There are a lot of ways I would use this, but the basic use-case is as follows
... my primary phone number lives at Twilio and I receive SMS with this simple
twiml:

    
    
      <Response>
      <Message to='+14155551212'>{{From}}: {{Body}}</Message>
      </Response>
    

... and I would simply like to do this:

    
    
      <Response>
      <Message to='+14155551212'>{{From}}: {{Body}}</Message>
      <Message to='me@mydomain.com'>Subject: Incoming SMS {{Body}}</Message>
      </Response>
    

... whatever ... you get the idea. I just want an email verb that I can plug
into twiml and use in programmable messaging.

The immediate issues that comes to mind is spam and unwanted messages, etc.,
but that's easy to solve - just have a simple challenge/response proof that
you own whatever email address you are sending to and only allow people to
send to email addresses they own. I am, after all, just emailing myself.

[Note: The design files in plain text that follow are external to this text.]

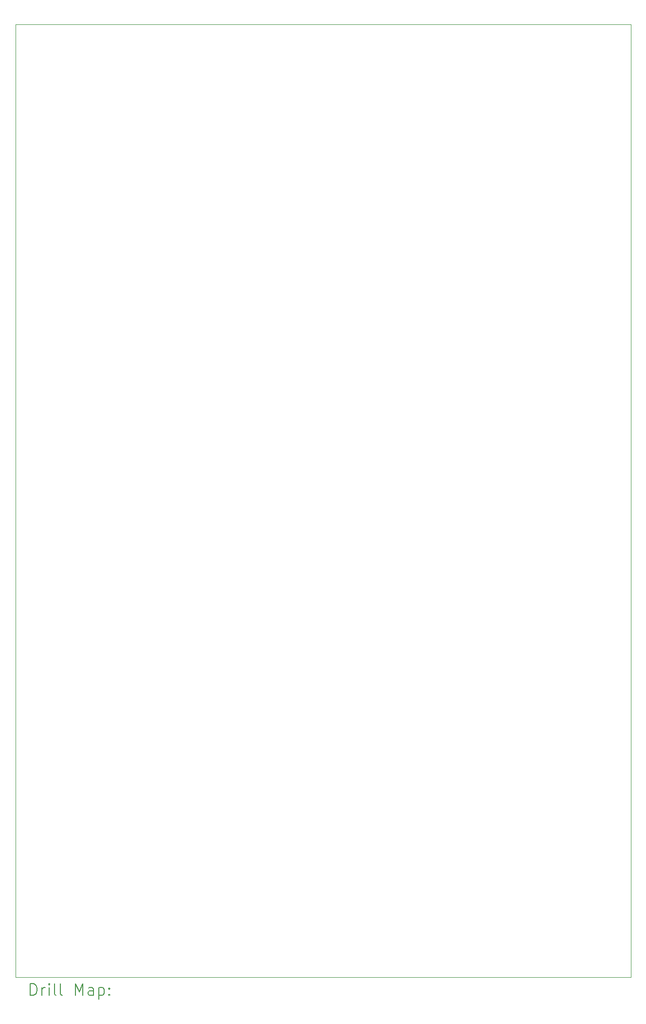
<source format=gbr>
%TF.GenerationSoftware,KiCad,Pcbnew,8.0.4*%
%TF.CreationDate,2024-12-01T21:10:42+01:00*%
%TF.ProjectId,OVN,4f564e2e-6b69-4636-9164-5f7063625858,rev?*%
%TF.SameCoordinates,Original*%
%TF.FileFunction,Drillmap*%
%TF.FilePolarity,Positive*%
%FSLAX45Y45*%
G04 Gerber Fmt 4.5, Leading zero omitted, Abs format (unit mm)*
G04 Created by KiCad (PCBNEW 8.0.4) date 2024-12-01 21:10:42*
%MOMM*%
%LPD*%
G01*
G04 APERTURE LIST*
%ADD10C,0.050000*%
%ADD11C,0.200000*%
G04 APERTURE END LIST*
D10*
X6250000Y-1650000D02*
X16950000Y-1650000D01*
X16950000Y-18200000D01*
X6250000Y-18200000D01*
X6250000Y-1650000D01*
D11*
X6508277Y-18513984D02*
X6508277Y-18313984D01*
X6508277Y-18313984D02*
X6555896Y-18313984D01*
X6555896Y-18313984D02*
X6584467Y-18323508D01*
X6584467Y-18323508D02*
X6603515Y-18342555D01*
X6603515Y-18342555D02*
X6613039Y-18361603D01*
X6613039Y-18361603D02*
X6622562Y-18399698D01*
X6622562Y-18399698D02*
X6622562Y-18428270D01*
X6622562Y-18428270D02*
X6613039Y-18466365D01*
X6613039Y-18466365D02*
X6603515Y-18485412D01*
X6603515Y-18485412D02*
X6584467Y-18504460D01*
X6584467Y-18504460D02*
X6555896Y-18513984D01*
X6555896Y-18513984D02*
X6508277Y-18513984D01*
X6708277Y-18513984D02*
X6708277Y-18380650D01*
X6708277Y-18418746D02*
X6717801Y-18399698D01*
X6717801Y-18399698D02*
X6727324Y-18390174D01*
X6727324Y-18390174D02*
X6746372Y-18380650D01*
X6746372Y-18380650D02*
X6765420Y-18380650D01*
X6832086Y-18513984D02*
X6832086Y-18380650D01*
X6832086Y-18313984D02*
X6822562Y-18323508D01*
X6822562Y-18323508D02*
X6832086Y-18333031D01*
X6832086Y-18333031D02*
X6841610Y-18323508D01*
X6841610Y-18323508D02*
X6832086Y-18313984D01*
X6832086Y-18313984D02*
X6832086Y-18333031D01*
X6955896Y-18513984D02*
X6936848Y-18504460D01*
X6936848Y-18504460D02*
X6927324Y-18485412D01*
X6927324Y-18485412D02*
X6927324Y-18313984D01*
X7060658Y-18513984D02*
X7041610Y-18504460D01*
X7041610Y-18504460D02*
X7032086Y-18485412D01*
X7032086Y-18485412D02*
X7032086Y-18313984D01*
X7289229Y-18513984D02*
X7289229Y-18313984D01*
X7289229Y-18313984D02*
X7355896Y-18456841D01*
X7355896Y-18456841D02*
X7422562Y-18313984D01*
X7422562Y-18313984D02*
X7422562Y-18513984D01*
X7603515Y-18513984D02*
X7603515Y-18409222D01*
X7603515Y-18409222D02*
X7593991Y-18390174D01*
X7593991Y-18390174D02*
X7574943Y-18380650D01*
X7574943Y-18380650D02*
X7536848Y-18380650D01*
X7536848Y-18380650D02*
X7517801Y-18390174D01*
X7603515Y-18504460D02*
X7584467Y-18513984D01*
X7584467Y-18513984D02*
X7536848Y-18513984D01*
X7536848Y-18513984D02*
X7517801Y-18504460D01*
X7517801Y-18504460D02*
X7508277Y-18485412D01*
X7508277Y-18485412D02*
X7508277Y-18466365D01*
X7508277Y-18466365D02*
X7517801Y-18447317D01*
X7517801Y-18447317D02*
X7536848Y-18437793D01*
X7536848Y-18437793D02*
X7584467Y-18437793D01*
X7584467Y-18437793D02*
X7603515Y-18428270D01*
X7698753Y-18380650D02*
X7698753Y-18580650D01*
X7698753Y-18390174D02*
X7717801Y-18380650D01*
X7717801Y-18380650D02*
X7755896Y-18380650D01*
X7755896Y-18380650D02*
X7774943Y-18390174D01*
X7774943Y-18390174D02*
X7784467Y-18399698D01*
X7784467Y-18399698D02*
X7793991Y-18418746D01*
X7793991Y-18418746D02*
X7793991Y-18475889D01*
X7793991Y-18475889D02*
X7784467Y-18494936D01*
X7784467Y-18494936D02*
X7774943Y-18504460D01*
X7774943Y-18504460D02*
X7755896Y-18513984D01*
X7755896Y-18513984D02*
X7717801Y-18513984D01*
X7717801Y-18513984D02*
X7698753Y-18504460D01*
X7879705Y-18494936D02*
X7889229Y-18504460D01*
X7889229Y-18504460D02*
X7879705Y-18513984D01*
X7879705Y-18513984D02*
X7870182Y-18504460D01*
X7870182Y-18504460D02*
X7879705Y-18494936D01*
X7879705Y-18494936D02*
X7879705Y-18513984D01*
X7879705Y-18390174D02*
X7889229Y-18399698D01*
X7889229Y-18399698D02*
X7879705Y-18409222D01*
X7879705Y-18409222D02*
X7870182Y-18399698D01*
X7870182Y-18399698D02*
X7879705Y-18390174D01*
X7879705Y-18390174D02*
X7879705Y-18409222D01*
M02*

</source>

cc'ing SMS, in programmable messaging, is currently _very very difficult and
time consuming_. You either need to host code at some third party site[1] or
you need to sign up for a sendgrid account (again, third party, additional
account, etc.) and write functions to pass onto the sendgrid account ... but
you can't actually fire off emails from sendgrid unless you authenticate with
actual real names and physical addresses ...

I just want to cc: myself from within twiml. Christ.

[1] [https://stackoverflow.com/questions/44768719/can-i-
forward-s...](https://stackoverflow.com/questions/44768719/can-i-forward-sms-
to-an-email-using-only-a-twiml-bin)